→ **TRY IT**
All the data below goes into the copy word for word, but the pictures don't.

→ **SOURCE MATERIAL**

____

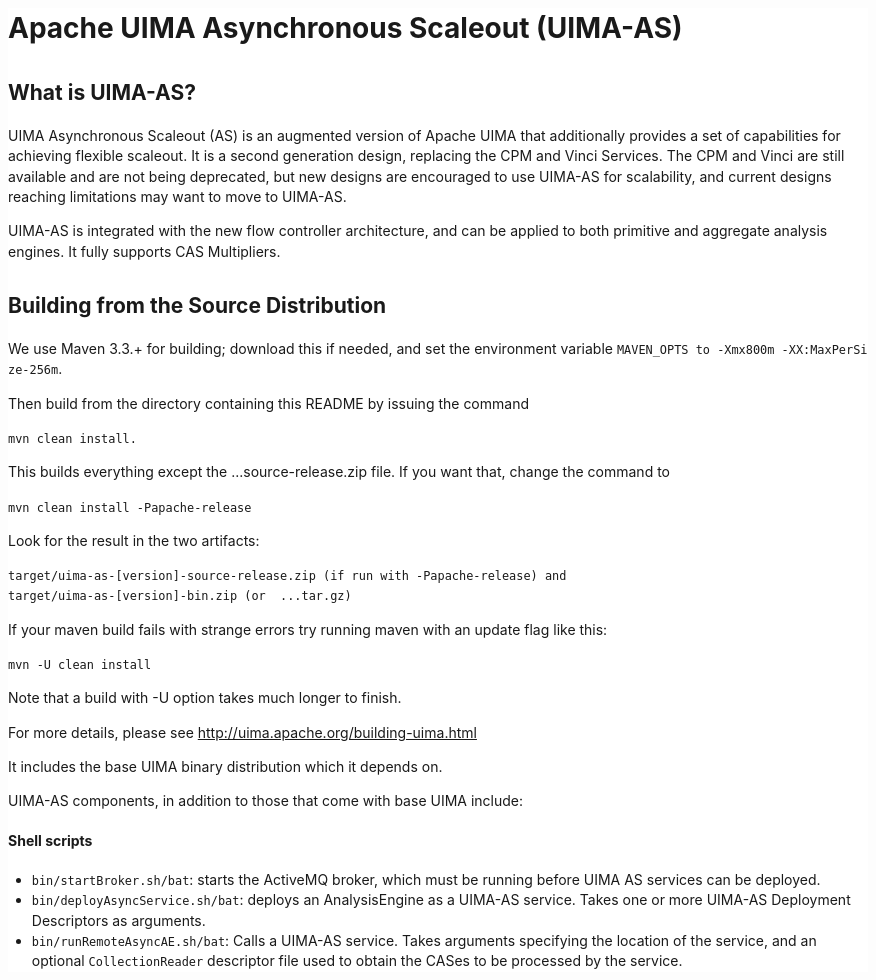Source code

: Apache UIMA Asynchronous Scaleout (UIMA-AS)
===========================================

What is UIMA-AS?
----------------

UIMA Asynchronous Scaleout (AS) is an augmented version of Apache UIMA
that additionally provides a set of capabilities for achieving flexible
scaleout. It is a second generation design, replacing the CPM and Vinci
Services. The CPM and Vinci are still available and are not being
deprecated, but new designs are encouraged to use UIMA-AS for
scalability, and current designs reaching limitations may want to move
to UIMA-AS.

UIMA-AS is integrated with the new flow controller architecture, and can
be applied to both primitive and aggregate analysis engines. It fully
supports CAS Multipliers.


Building from the Source Distribution
-------------------------------------

We use Maven 3.3.+ for building; download this if needed, 
and set the environment variable `MAVEN_OPTS to -Xmx800m -XX:MaxPerSize-256m`.

Then build from the directory containing this README by issuing the command

    mvn clean install.
   
This builds everything except the ...source-release.zip file. If you want that,
change the command to 

    mvn clean install -Papache-release
   
Look for the result in the two artifacts: 

    target/uima-as-[version]-source-release.zip (if run with -Papache-release) and
    target/uima-as-[version]-bin.zip (or  ...tar.gz) 

If your maven build fails with strange errors try running maven with an update flag
like this:

    mvn -U clean install
   
Note that a build with -U option takes much longer to finish.

For more details, please see http://uima.apache.org/building-uima.html


It includes the base UIMA binary distribution which it depends on.

UIMA-AS components, in addition to those that come with base UIMA include:

#### Shell scripts

* `bin/startBroker.sh/bat`: starts the ActiveMQ broker, which must be running before
  UIMA AS services can be deployed.
* `bin/deployAsyncService.sh/bat`: deploys an AnalysisEngine as a UIMA-AS
  service.  Takes one or more UIMA-AS Deployment Descriptors as arguments.
* `bin/runRemoteAsyncAE.sh/bat`: Calls a UIMA-AS service. Takes arguments 
  specifying the location of the service, and an optional `CollectionReader` 
  descriptor file used to obtain the CASes to be processed by the service.
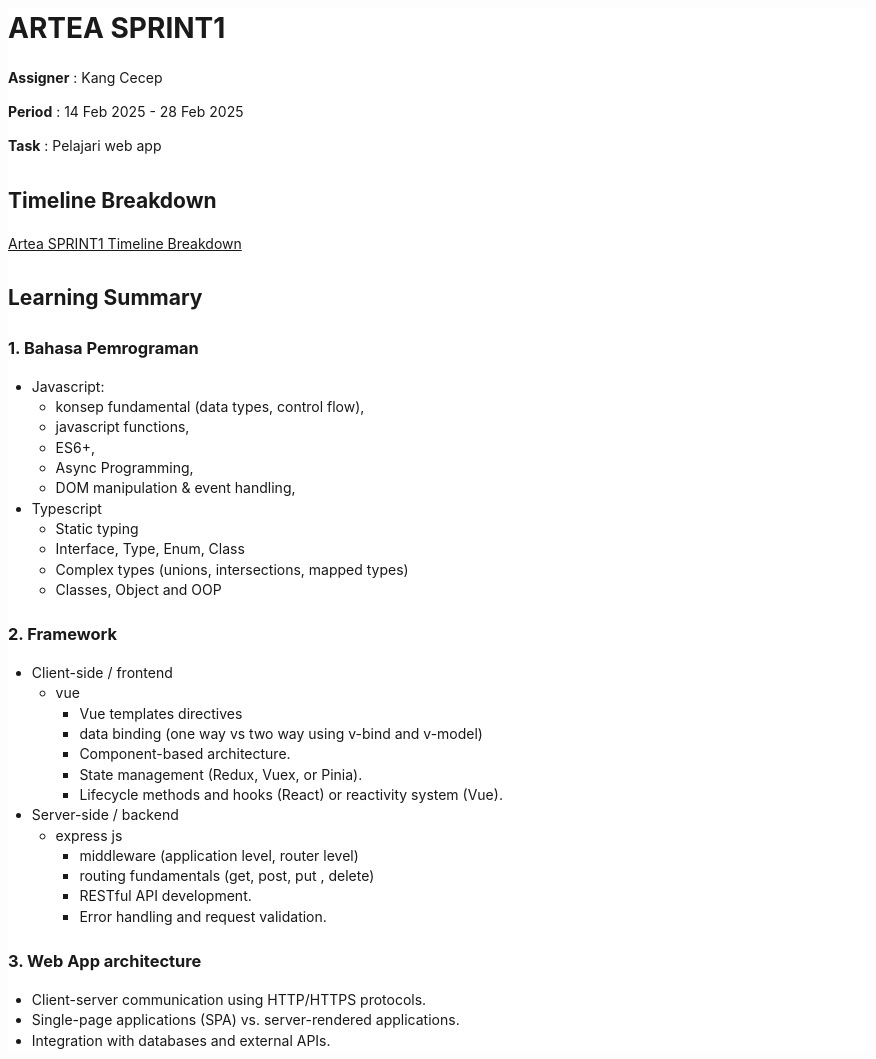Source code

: # ARTEA SPRINT1

**Assigner** : Kang Cecep

**Period** : 14 Feb 2025 - 28 Feb 2025

**Task** : Pelajari web app

## Timeline Breakdown

[Artea SPRINT1 Timeline Breakdown](https://www.notion.so/msultonet-changer/18f2b15f7adc817082faca7c032fcdd0?v=18f2b15f7adc81f3bd4b000ccbe8ced4&pvs=4)

## Learning Summary

### 1. Bahasa Pemrograman

- Javascript:
  - konsep fundamental (data types, control flow),
  - javascript functions,
  - ES6+,
  - Async Programming,
  - DOM manipulation & event handling,
- Typescript
  - Static typing
  - Interface, Type, Enum, Class
  - Complex types (unions, intersections, mapped types)
  - Classes, Object and OOP

### 2. Framework

- Client-side / frontend
  - vue
    - Vue templates directives
    - data binding (one way vs two way using v-bind and v-model)
    - Component-based architecture.
    - State management (Redux, Vuex, or Pinia).
    - Lifecycle methods and hooks (React) or reactivity system (Vue).
- Server-side / backend
  - express js
    - middleware (application level, router level)
    - routing fundamentals (get, post, put , delete)
    - RESTful API development.
    - Error handling and request validation.

### 3. Web App architecture

- Client-server communication using HTTP/HTTPS protocols.
- Single-page applications (SPA) vs. server-rendered applications.
- Integration with databases and external APIs.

____

→ **EXERCISE OUTPUT**
Source code

: Apache UIMA Asynchronous Scaleout (UIMA-AS)
===========================================

What is UIMA-AS?
----------------

UIMA Asynchronous Scaleout (AS) is an augmented version of Apache UIMA
that additionally provides a set of capabilities for achieving flexible
scaleout. It is a second generation design, replacing the CPM and Vinci
Services. The CPM and Vinci are still available and are not being
deprecated, but new designs are encouraged to use UIMA-AS for
scalability, and current designs reaching limitations may want to move
to UIMA-AS.

UIMA-AS is integrated with the new flow controller architecture, and can
be applied to both primitive and aggregate analysis engines. It fully
supports CAS Multipliers.


Building from the Source Distribution
-------------------------------------

We use Maven 3.3.+ for building; download this if needed, 
and set the environment variable `MAVEN_OPTS to -Xmx800m -XX:MaxPerSize-256m`.

Then build from the directory containing this README by issuing the command

    mvn clean install.
   
This builds everything except the ...source-release.zip file. If you want that,
change the command to 

    mvn clean install -Papache-release
   
Look for the result in the two artifacts: 

    target/uima-as-[version]-source-release.zip (if run with -Papache-release) and
    target/uima-as-[version]-bin.zip (or  ...tar.gz) 

If your maven build fails with strange errors try running maven with an update flag
like this:

    mvn -U clean install
   
Note that a build with -U option takes much longer to finish.

For more details, please see http://uima.apache.org/building-uima.html


It includes the base UIMA binary distribution which it depends on.

UIMA-AS components, in addition to those that come with base UIMA include:

#### Shell scripts

* `bin/startBroker.sh/bat`: starts the ActiveMQ broker, which must be running before
  UIMA AS services can be deployed.
* `bin/deployAsyncService.sh/bat`: deploys an AnalysisEngine as a UIMA-AS
  service.  Takes one or more UIMA-AS Deployment Descriptors as arguments.
* `bin/runRemoteAsyncAE.sh/bat`: Calls a UIMA-AS service. Takes arguments 
  specifying the location of the service, and an optional `CollectionReader` 
  descriptor file used to obtain the CASes to be processed by the service.
Source code

: # ARTEA SPRINT1

**Assigner** : Kang Cecep

**Period** : 14 Feb 2025 - 28 Feb 2025

**Task** : Pelajari web app

## Timeline Breakdown

[Artea SPRINT1 Timeline Breakdown](https://www.notion.so/msultonet-changer/18f2b15f7adc817082faca7c032fcdd0?v=18f2b15f7adc81f3bd4b000ccbe8ced4&pvs=4)

## Learning Summary

### 1. Bahasa Pemrograman

- Javascript:
  - konsep fundamental (data types, control flow),
  - javascript functions,
  - ES6+,
  - Async Programming,
  - DOM manipulation & event handling,
- Typescript
  - Static typing
  - Interface, Type, Enum, Class
  - Complex types (unions, intersections, mapped types)
  - Classes, Object and OOP

### 2. Framework

- Client-side / frontend
  - vue
    - Vue templates directives
    - data binding (one way vs two way using v-bind and v-model)
    - Component-based architecture.
    - State management (Redux, Vuex, or Pinia).
    - Lifecycle methods and hooks (React) or reactivity system (Vue).
- Server-side / backend
  - express js
    - middleware (application level, router level)
    - routing fundamentals (get, post, put , delete)
    - RESTful API development.
    - Error handling and request validation.

### 3. Web App architecture

- Client-server communication using HTTP/HTTPS protocols.
- Single-page applications (SPA) vs. server-rendered applications.
- Integration with databases and external APIs.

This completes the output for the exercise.